Prompt 1:
In the passage below on cell network history, which company was left with a billion-dollar gamble that faded away?
Prompt 2:
List every wireless carrier named in the passage below on cell network history.

Passage shown section start

Long story short: "push to talk" technology was beat out by "texting", I gave into the teenage craze and took up texting, lot's more motor vehicle accidents have been caused, and 3G technology was born. 3G could piggy- back on 2G antennas, which was convenient, however the carriers soon found that their antennas and coaxial cables and equipment were being over-loaded by text-crazy customers using a confusing, barely audible texting language. New cost plans were developed, new marketing strategies were pushed, and Sprint was left with a billion-dollar gamble that faded away.

3G technology did not need new antennas, for the most part. Most of the 3G upgrades were accomplished with simple equipment swaps and additions. In some cases, antennas were swapped out, either for dual-band or quad-band antennas. Carriers, such as Verizon, started embracing the SMS revolution and provided carriers with "VCast" technology, or the ability to stream live audio and video. It was money in the bank for AT&T and Verizon. Their networks were already in place and able to handle the data. Best of all, they could charge more for data usage. Sprint limped along, but found themselves lagging behind now in overall coverage. They began marketing more towards urban users, much like the newer cell companies entering the market: T-Mobile, Cricket, and Cingular. These companies could do simple 2G and 3G installs with minimal cost and impact, while avoiding covering rural areas by not installing 1G antennas or equipment. One work-around that they used was leasing tower space and usage from competitive carriers. For example, if you had a T- Mobile phone, but were out in the middle of Kansas where they did not have a tower install, you could use your phone by using a nearby Sprint tower. You didn't have to consciously make this effort, your phone did this automatically, and you didn't have to worry a bit. That is, until your monthly bill came and you noticed the infuriating line item labeled, "Roaming Charges".

For the latter part of the decade, consumers were focused on upgrading their devices. First it was the Palm Pilot that allowed for full-on email messages to be written. Blackberry commanded most of the business market. New fancy-type phones were introduced to allow users to play songs cast over the networks. Picture phones were introduced. Full-on keyboards replaced the ever-annoying thumb typing. Flip phones were replaced with big screen phones that could perform limited internet surfing.

Passage shown section end
Data extract section start

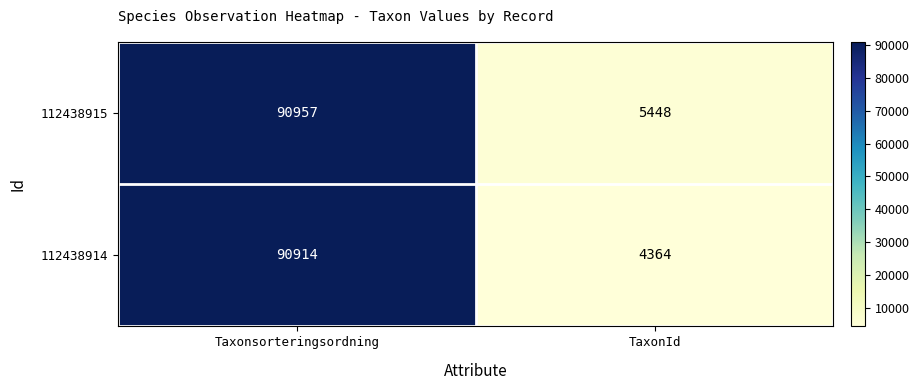

What is the minimum value for 112438915?

5448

Data extract section end

Answer section 1:
Sprint

Answer section 2:
Sprint, Verizon, AT&T, T-Mobile, Cricket, Cingular